General Rochambeau was born in Vendome, France, in 1725, the son of an old aristocratic family. He was commissioned in the French army at age 17 and devoted himself to his military studies. During his career, Rochambeau gained a reputation as a fine leader, administrator, and strategist. When Lafayette informed his fellow generals in August of 1781 that he and de Grasse had Cornwallis trapped on the narrow peninsula between the James and York Rivers, Rochambeau and his 5,500 French troops joined up with Washington in New York for the march to Virginia. At 56, Rochambeau was then a veteran of fourteen sieges, and his expertise played a critical part in the swift success of the siege of Yorktown. After their victory, he returned to France to admiration and applause which eventually allowed aristocrat Rochambeau to survive the French Revolution. With honor and respect intact as well as his head, he then retired to his country estates where he died in 1807.
“He was a real hero, and also quite good-looking, Hollywood-handsome!” Cyd says. “That actually makes it harder for me as a sculptor. Refined features don’t always translate easily into steel.” The pressure is on as Cyd strives to reproduce the general’s attractive features in the same artistic style in which the original figures were done over twenty years ago. “The fact that I can remove a piece I’m unhappy with, tweak it, then weld it back on, helps quite a bit,” she says with a smile.
The artist makes extensive use of local models for detailed measurements to help her achieve a lifelike appearance. Professional interpreter Mark Schneider posed in costume for Lafayette and has done so again for Rochambeau. Schneider is also well-known in Europe for his uncanny interpretation of Napoleon’s charisma, intricate uniforms and equestrian skills. Cyd borrows body parts from non-professionals, too, such as AFL member David Bowditch, a personal friend and Yorktown businessman. “David’s hands and long legs I used for General Washington, and I borrowed his elegant turn of calf for Admiral de Grasse, who, being a naval officer, is the only one of the figures not wearing boots,” she says. Original eighteenth-century boots were made available by the Jamestown/Yorktown Museum for study, so Cyd was able to maintain historic authenticity and match the exacting standards of her clients, the American Friends of Lafayette and l’Association des Amis de Rochambeau.

Linda Phelps
Admiral de Grasse at Yorktown’s waterfront.

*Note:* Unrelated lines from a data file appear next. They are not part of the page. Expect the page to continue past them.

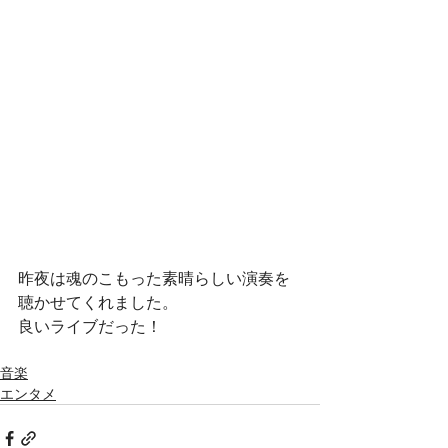
昨夜は魂のこもった素晴らしい演奏を
聴かせてくれました。
良いライブだった！
音楽
エンタメ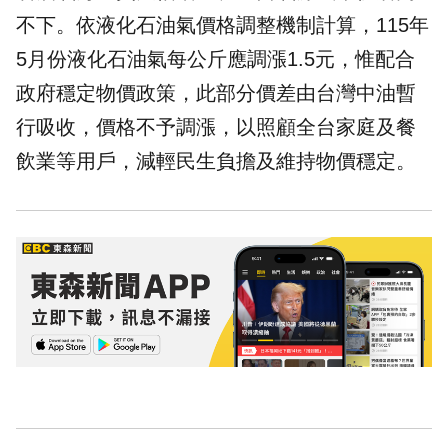
不下。依液化石油氣價格調整機制計算，115年
5月份液化石油氣每公斤應調漲1.5元，惟配合
政府穩定物價政策，此部分價差由台灣中油暫
行吸收，價格不予調漲，以照顧全台家庭及餐
飲業等用戶，減輕民生負擔及維持物價穩定。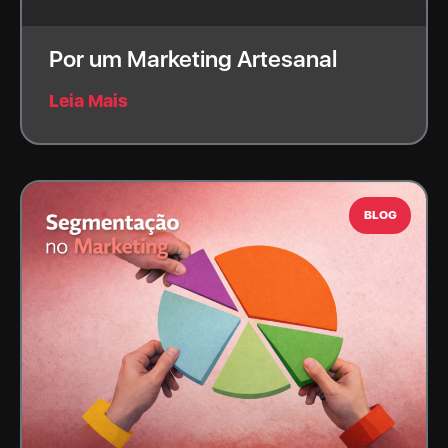
Por um Marketing Artesanal
Leia Mais
BLOG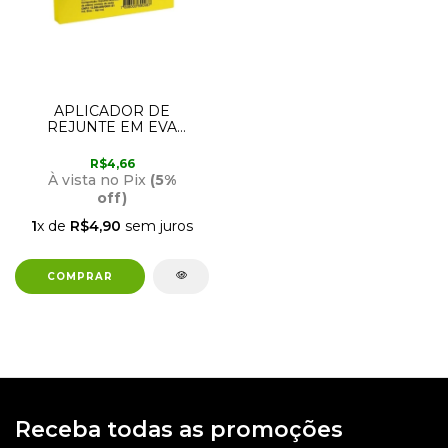
APLICADOR DE
REJUNTE EM EVA
CASTOR
R$4,66
À vista no Pix
(5%
off)
1
x de
R$4,90
sem juros
Receba todas as promoções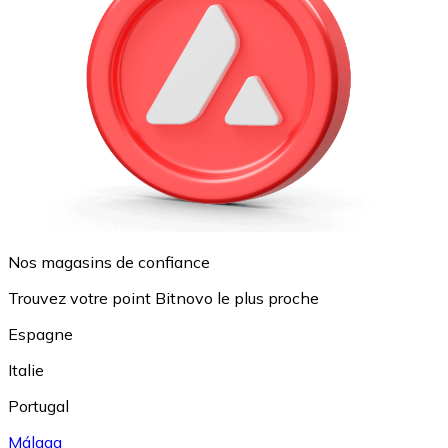
Nos magasins de confiance
Trouvez votre point Bitnovo le plus proche
Espagne
Italie
Portugal
Málaga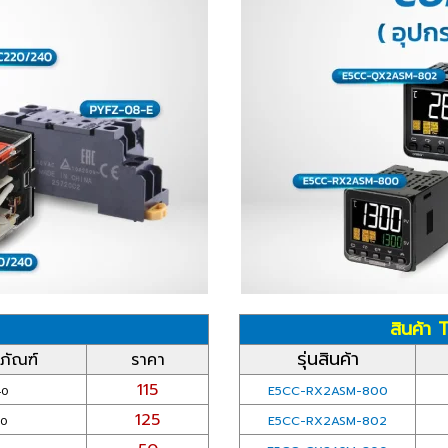
สินค้า
รุ่นสินค้า
ภัณฑ์
ราคา
115
E5CC-RX2ASM-800
40
125
E5CC-RX2ASM-802
40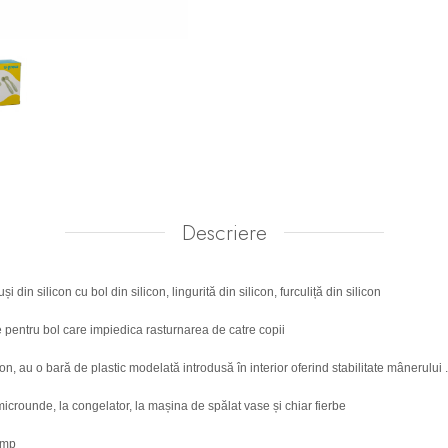
Descriere
 din silicon cu bol din silicon, lingurită din silicon, furculiță din silicon
pentru bol care impiedica rasturnarea de catre copii
licon, au o bară de plastic modelată introdusă în interior oferind stabilitate mânerului .
 microunde, la congelator, la mașina de spălat vase și chiar fierbe
timp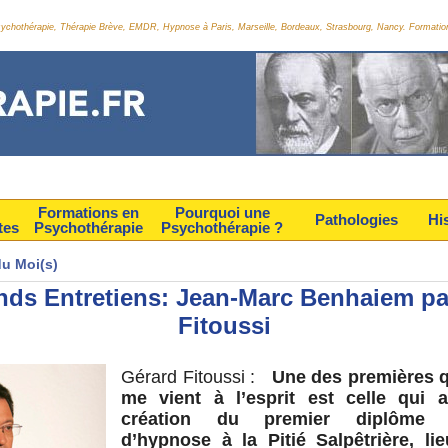
Psychothérapie, Thérapie Brève, EMDR, Hypnose à Paris, Marseille, Bordeaux, Strasbourg, Nancy. Formatio
Formations en
Pourquoi une
Pathologies
Hi
tes
Psychothérapie
Psychothérapie ?
du Moi(s)
nds Entretiens: Jean-Marc Benhaiem pa
Fitoussi
Gérard Fitoussi :
Une des premières q
me vient à l’esprit est celle qui
création du premier diplôme un
d’hypnose à la Pitié Salpêtrière, li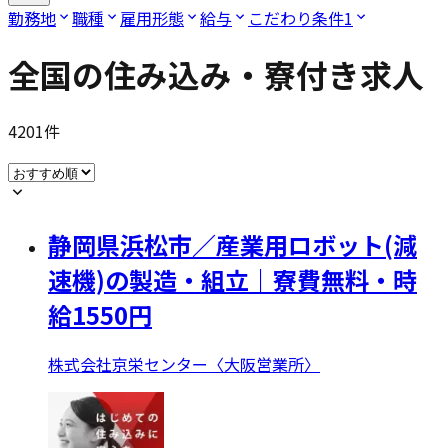
勤務地
職種
雇用形態
給与
こだわり条件
1
全国の住み込み・寮付き求人
4201
件
静岡県浜松市／産業用ロボット(減
速機)の製造・組立｜寮費無料・時
給1550円
株式会社京栄センター〈大阪営業所〉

“This will be my last piece unless something I just can’t pass up intervenes. Why? Well, I’m 72 now, and steel isn’t getting any lighter. Rochambeau’s head alone must weigh 40 pounds or more,” she says as she hefts it in her gloved hands, “and I’m just not as strong as I used to be. This studio space is subsidized by the larger pieces, and if I’m not doing them any more, that means I’ll be retiring.”
Retirement may mean more time with her husband, Mike, and a chance to travel the world again with him on mission trips. Visits to see their new baby grandson in Atlanta will certainly be on the calendar. Surely Cyd Player will ultimately find another outlet for the amazing artistic talent that has driven her successful career for half a century. “Welding is a pretty specific art form, though, and that’s where my gift is. People think since I’m an artist, I must be good in other mediums, but the truth is that I’m actually pretty pathetic; I can’t craft my way out of a paper bag,” Cyd admits with a rueful chuckle.
The artist will most likely rechannel her creative gift in some new way. She plans to explore other avenues wholeheartedly. “God was gracious enough to send me steady work for fifty years,” she says, “and I’m sure he’ll find plenty of ways to allow me to be useful after I hang up my leathers.”
It’s only fitting that General Rochambeau will be Cyd’s last huzzah. His installation, scheduled for October 18, 2021, will bring the long-planned Revolutionary War tableau to completion. This fourth statue will finish the group and form a literal full circle as her long career as a sculptor comes to a neat and timely end. Happily, for us and generations to come, Cydney Player’s passion and talent will live on in the amazing art she has brought to life with heat, hammers, and cold steel.